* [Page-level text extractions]
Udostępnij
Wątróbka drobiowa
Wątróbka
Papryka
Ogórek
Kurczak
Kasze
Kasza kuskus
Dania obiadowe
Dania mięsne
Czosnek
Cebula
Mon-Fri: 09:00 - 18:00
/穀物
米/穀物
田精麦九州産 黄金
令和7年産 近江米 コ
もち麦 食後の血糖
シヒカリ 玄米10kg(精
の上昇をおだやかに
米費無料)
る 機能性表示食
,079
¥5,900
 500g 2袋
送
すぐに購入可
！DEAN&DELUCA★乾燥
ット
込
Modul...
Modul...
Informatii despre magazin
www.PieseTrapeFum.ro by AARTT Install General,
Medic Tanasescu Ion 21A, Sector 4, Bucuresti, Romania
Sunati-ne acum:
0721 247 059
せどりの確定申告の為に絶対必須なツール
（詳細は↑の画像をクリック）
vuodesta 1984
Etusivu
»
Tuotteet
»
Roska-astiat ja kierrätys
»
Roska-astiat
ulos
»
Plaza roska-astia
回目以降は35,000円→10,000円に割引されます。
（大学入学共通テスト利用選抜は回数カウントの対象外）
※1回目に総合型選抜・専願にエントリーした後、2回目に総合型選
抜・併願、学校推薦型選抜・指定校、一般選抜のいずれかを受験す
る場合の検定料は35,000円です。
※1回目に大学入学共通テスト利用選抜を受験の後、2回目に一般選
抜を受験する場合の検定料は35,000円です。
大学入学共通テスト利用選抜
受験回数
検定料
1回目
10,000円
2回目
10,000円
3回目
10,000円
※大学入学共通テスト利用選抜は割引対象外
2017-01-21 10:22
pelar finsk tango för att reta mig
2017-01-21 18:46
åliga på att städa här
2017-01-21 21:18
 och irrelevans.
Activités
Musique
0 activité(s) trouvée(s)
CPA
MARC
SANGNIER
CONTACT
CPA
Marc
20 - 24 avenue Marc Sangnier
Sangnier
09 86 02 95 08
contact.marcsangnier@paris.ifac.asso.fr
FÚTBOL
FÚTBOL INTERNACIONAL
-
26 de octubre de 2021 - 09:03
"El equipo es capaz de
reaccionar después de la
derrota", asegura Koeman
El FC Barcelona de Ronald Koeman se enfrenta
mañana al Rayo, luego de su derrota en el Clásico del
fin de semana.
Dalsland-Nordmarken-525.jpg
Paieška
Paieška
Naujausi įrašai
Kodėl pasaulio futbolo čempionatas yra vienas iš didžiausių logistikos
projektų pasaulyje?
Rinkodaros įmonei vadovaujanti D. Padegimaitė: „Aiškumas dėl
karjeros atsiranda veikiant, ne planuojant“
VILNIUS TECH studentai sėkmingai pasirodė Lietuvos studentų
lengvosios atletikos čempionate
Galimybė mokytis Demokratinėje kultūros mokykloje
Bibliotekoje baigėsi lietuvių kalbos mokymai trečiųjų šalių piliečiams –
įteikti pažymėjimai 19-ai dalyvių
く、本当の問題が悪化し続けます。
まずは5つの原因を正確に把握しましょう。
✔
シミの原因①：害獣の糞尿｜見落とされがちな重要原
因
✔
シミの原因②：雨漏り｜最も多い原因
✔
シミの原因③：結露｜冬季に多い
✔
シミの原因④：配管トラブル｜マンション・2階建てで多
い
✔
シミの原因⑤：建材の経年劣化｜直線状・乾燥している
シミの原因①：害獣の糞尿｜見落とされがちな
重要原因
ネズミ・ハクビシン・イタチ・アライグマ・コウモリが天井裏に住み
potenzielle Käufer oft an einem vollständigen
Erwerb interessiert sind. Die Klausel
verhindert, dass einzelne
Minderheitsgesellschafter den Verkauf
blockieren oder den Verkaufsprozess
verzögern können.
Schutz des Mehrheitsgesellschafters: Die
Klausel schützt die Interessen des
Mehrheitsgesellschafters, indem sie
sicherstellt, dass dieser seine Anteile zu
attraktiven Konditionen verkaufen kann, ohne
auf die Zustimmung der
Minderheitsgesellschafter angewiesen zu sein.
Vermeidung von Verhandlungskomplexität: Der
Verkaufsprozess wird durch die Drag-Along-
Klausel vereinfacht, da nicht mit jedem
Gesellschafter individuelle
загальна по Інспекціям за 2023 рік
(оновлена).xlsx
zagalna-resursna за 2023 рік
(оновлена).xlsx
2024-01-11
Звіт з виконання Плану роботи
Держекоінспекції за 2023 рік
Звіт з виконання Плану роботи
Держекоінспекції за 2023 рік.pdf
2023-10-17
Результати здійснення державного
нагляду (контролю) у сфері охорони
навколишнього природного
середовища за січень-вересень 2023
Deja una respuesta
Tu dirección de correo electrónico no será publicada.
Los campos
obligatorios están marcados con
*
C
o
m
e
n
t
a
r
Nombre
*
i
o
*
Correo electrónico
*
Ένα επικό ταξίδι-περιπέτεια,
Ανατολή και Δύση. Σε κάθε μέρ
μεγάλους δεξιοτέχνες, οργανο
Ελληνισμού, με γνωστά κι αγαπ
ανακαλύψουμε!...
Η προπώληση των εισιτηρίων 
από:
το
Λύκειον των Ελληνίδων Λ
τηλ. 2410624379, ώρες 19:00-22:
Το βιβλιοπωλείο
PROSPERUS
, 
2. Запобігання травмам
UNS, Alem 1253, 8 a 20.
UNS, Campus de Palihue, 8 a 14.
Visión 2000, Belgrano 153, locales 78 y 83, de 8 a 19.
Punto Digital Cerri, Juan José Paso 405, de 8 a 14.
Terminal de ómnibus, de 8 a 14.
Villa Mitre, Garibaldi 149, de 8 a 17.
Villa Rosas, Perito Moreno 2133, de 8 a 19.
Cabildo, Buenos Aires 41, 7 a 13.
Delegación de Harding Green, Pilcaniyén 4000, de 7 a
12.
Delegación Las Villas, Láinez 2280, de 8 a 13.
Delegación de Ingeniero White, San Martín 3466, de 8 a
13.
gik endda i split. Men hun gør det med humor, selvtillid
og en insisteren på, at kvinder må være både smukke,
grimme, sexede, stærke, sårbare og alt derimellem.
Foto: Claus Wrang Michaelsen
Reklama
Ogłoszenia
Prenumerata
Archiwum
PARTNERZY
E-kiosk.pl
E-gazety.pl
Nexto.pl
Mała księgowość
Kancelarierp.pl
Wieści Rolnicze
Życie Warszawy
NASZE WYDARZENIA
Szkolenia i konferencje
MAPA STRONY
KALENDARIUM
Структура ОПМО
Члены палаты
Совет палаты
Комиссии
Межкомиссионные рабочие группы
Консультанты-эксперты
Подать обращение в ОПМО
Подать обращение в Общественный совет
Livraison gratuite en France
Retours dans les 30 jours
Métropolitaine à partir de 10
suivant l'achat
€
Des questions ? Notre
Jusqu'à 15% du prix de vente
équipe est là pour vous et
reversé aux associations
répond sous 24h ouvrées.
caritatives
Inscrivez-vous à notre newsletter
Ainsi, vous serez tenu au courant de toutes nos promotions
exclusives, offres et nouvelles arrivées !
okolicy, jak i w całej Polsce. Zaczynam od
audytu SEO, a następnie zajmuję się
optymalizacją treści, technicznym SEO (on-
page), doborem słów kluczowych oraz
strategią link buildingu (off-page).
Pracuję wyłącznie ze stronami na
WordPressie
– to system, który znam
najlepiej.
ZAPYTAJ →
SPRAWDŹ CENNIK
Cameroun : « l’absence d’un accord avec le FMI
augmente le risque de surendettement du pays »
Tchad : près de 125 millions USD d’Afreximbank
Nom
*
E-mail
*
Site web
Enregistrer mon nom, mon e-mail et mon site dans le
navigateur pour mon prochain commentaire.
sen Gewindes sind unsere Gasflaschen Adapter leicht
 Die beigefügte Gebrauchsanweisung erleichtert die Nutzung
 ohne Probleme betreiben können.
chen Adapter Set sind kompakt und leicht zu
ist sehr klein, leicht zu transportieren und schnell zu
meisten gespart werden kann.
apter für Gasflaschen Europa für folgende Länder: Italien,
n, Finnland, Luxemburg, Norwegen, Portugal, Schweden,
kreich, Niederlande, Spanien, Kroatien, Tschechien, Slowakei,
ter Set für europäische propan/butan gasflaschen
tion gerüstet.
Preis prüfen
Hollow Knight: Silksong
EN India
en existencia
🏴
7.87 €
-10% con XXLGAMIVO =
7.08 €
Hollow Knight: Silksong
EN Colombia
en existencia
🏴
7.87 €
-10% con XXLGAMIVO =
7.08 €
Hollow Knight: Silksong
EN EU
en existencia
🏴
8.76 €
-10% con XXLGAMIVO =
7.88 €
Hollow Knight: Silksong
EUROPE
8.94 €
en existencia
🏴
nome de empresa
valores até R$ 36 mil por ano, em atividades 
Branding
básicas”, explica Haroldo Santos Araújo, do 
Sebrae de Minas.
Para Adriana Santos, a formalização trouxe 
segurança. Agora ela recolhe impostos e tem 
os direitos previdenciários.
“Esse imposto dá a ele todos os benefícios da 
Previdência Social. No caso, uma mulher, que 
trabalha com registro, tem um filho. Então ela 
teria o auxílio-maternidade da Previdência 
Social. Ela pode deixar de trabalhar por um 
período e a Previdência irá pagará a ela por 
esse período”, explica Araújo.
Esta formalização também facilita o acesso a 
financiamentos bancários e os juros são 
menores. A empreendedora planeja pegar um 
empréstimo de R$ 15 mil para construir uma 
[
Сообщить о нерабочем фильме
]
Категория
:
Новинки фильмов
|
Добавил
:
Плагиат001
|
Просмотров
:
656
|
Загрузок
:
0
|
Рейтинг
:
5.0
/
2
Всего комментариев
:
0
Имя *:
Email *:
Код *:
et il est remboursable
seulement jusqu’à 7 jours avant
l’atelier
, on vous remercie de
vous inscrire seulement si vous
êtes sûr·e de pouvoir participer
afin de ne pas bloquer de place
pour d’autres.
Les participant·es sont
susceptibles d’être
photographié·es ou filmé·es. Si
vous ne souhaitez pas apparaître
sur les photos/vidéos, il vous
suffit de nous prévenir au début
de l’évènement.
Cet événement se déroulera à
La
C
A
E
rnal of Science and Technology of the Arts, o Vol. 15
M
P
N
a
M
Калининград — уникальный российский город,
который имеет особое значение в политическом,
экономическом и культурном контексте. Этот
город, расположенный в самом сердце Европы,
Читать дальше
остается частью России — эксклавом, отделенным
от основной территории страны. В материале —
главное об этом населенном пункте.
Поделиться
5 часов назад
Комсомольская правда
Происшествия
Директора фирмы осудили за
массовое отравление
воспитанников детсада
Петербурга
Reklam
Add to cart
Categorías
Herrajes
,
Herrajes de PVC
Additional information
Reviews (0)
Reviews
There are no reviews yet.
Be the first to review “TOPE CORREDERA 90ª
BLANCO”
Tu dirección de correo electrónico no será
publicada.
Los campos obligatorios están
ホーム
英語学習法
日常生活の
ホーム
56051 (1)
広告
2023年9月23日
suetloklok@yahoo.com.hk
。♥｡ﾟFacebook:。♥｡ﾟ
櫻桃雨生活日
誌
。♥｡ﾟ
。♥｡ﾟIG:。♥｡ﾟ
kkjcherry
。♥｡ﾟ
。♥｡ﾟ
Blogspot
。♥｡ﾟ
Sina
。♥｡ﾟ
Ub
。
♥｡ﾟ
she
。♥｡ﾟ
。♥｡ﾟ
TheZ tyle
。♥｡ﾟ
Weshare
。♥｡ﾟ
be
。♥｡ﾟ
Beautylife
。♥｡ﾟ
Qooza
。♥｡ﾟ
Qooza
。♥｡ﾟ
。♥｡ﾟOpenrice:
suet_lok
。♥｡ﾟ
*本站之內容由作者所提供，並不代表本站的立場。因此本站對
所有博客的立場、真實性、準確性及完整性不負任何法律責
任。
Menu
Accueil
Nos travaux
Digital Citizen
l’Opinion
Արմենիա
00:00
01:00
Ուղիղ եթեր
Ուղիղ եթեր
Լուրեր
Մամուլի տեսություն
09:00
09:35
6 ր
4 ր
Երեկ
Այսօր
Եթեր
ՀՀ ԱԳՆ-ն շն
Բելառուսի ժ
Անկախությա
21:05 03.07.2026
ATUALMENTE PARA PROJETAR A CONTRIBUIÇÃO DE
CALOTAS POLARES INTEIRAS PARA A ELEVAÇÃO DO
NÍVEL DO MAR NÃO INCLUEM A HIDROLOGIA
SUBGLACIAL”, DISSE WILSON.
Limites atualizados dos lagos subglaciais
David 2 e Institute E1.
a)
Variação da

* [INSTRUCTION]
Check each line of the entries above for the string "dirección", and return those that contain it.

* [FINISHED EXERCISE]
Tu dirección de correo electrónico no será publicada.
Tu dirección de correo electrónico no será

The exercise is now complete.